North Carolina – Would anyone notice if I copied and pasted the above paragraph here as well? The Tar Heels have only finished worse than fourth place once, and that was the only time the media accurately predicted their final finish (2006- fifth). The only time North Carolina won the Coastal division was last year, and they were picked to finish third. Can history repeat itself this year? For the third season in a row, the media placed the Tar Heels in third place, so there is a chance. However, in 2011 when the Heels were also picked third, they finished in fourth. Just like Georgia Tech, UNC has been tough to pick. It’s safe to think Georgia Tech and North Carolina flip flop spots this year and finished third and fourth respectively.
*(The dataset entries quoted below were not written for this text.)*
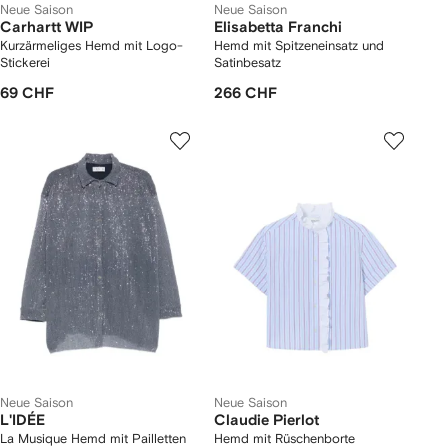
Neue Saison
Neue Saison
Carhartt WIP
Elisabetta Franchi
Kurzärmeliges Hemd mit Logo-
Hemd mit Spitzeneinsatz und
Stickerei
Satinbesatz
69 CHF
266 CHF
Neue Saison
Neue Saison
L'IDÉE
Claudie Pierlot
La Musique Hemd mit Pailletten
Hemd mit Rüschenborte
Virginia – You would think in a six-team division that has a consistent winner (Virginia Tech) and a consistent loser (Duke) that media would get everyone else correct most of the time. But that’s not the case, as Virginia continues a trend of only being accurately selected once (2008 – sixth). Four times Virginia has exceed their preseason ranking, but three times they have finished worse. Good news for Virginia fan:, you are picked to finish sixth this year, and Duke is still in your division. So where can Virginia fans expect to land? With the uncertainty of Syracuse in this experiment, fifth seems like a good pick. Every time that Virginia finished below their preseason selection, they follow it up by exceeding their prediction the next two years. Last year, the Cavs finished sixth after being picked fourth, so history would have them exceeding their sixth place prediction this year.

Duke – The Blue Devils are the last place version of Virginia Tech. They have been accurately selected to finish in last place five times. In 2010, the media made a bold move by picking them to finish in fifth, and the Blue Devils repaid the favor by coming in last. That was the only time so far that Duke wasn’t picked to come in last. They have finished in fifth place twice (2009 and 2012). But if history tells anything, it’s that Duke is a last place team. (For those wondering, I had a huge grin on my face typing that last sentence).

What to make of the Coastal Division? First place is up in the air, Duke is as safe of a bet as you can ask for to come in last, and Georgia Tech and UNC won’t finish fourth and third.

With the ever changing landscape of college football, history is the only thing we can truly depend on. I didn’t look at any rosters when doing this, I just looked at where a team was picked and where they finished, and also preseason and final AP rankings. Sure, preseason rankings and media selections aren’t anything to be taken serious, but if you’re a betting man: don’t bet any money on a Clemson vs Miami ACC Championship game.